• [What the exercise asks] Your result should be the lines holding the word "quản", copied from the entries below.
[[ Supplied entries open ]]
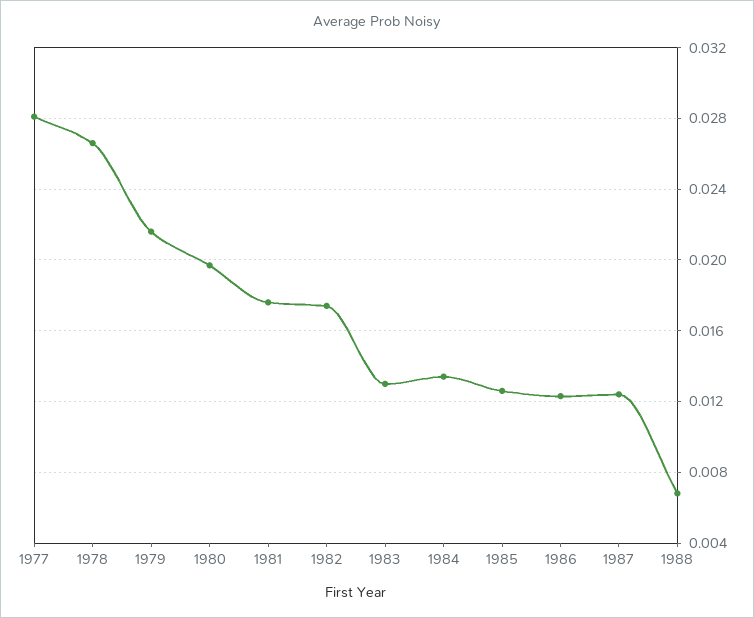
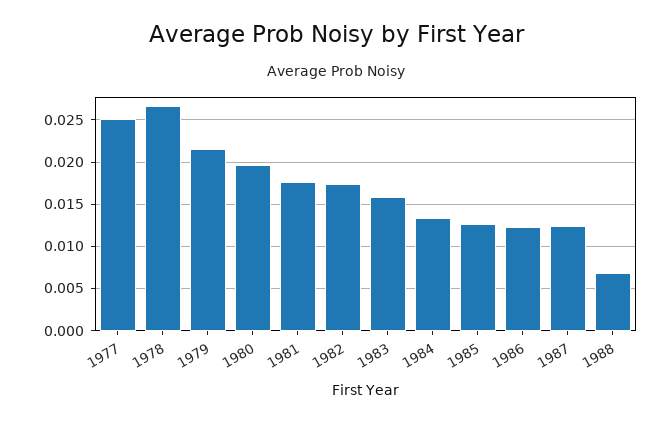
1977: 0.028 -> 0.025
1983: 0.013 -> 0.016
[[ Supplied entries closed ]]
[[ Supplied entries open ]]
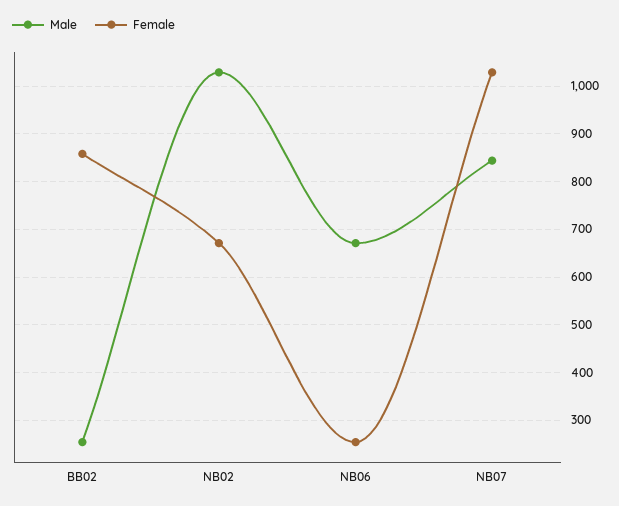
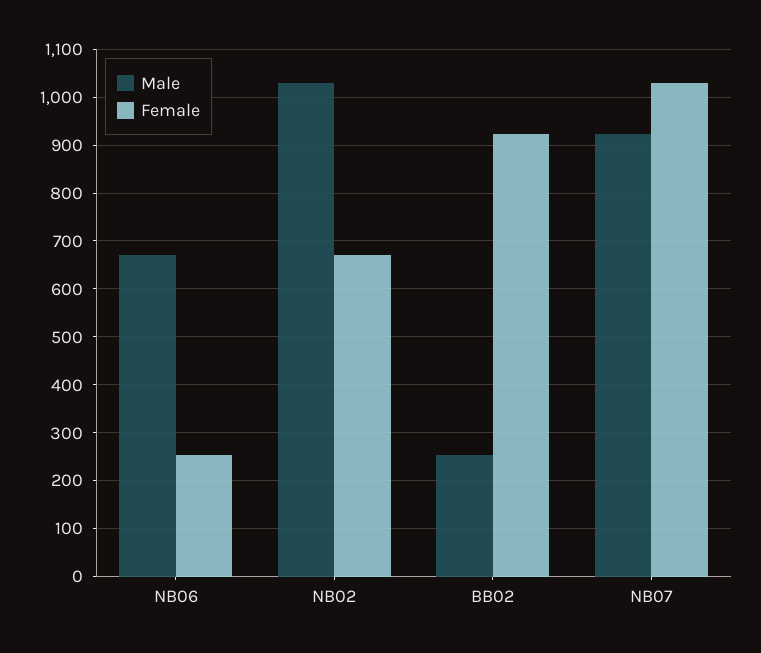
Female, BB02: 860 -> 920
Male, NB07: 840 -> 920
[[ Supplied entries closed ]]
[[ Supplied entries open ]]
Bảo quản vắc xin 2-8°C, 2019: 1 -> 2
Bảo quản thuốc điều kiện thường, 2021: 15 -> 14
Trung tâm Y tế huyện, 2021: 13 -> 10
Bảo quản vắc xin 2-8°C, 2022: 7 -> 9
[[ Supplied entries closed ]]
• [Result]
Bảo quản vắc xin 2-8°C, 2019: 1 -> 2
Bảo quản thuốc điều kiện thường, 2021: 15 -> 14
Bảo quản vắc xin 2-8°C, 2022: 7 -> 9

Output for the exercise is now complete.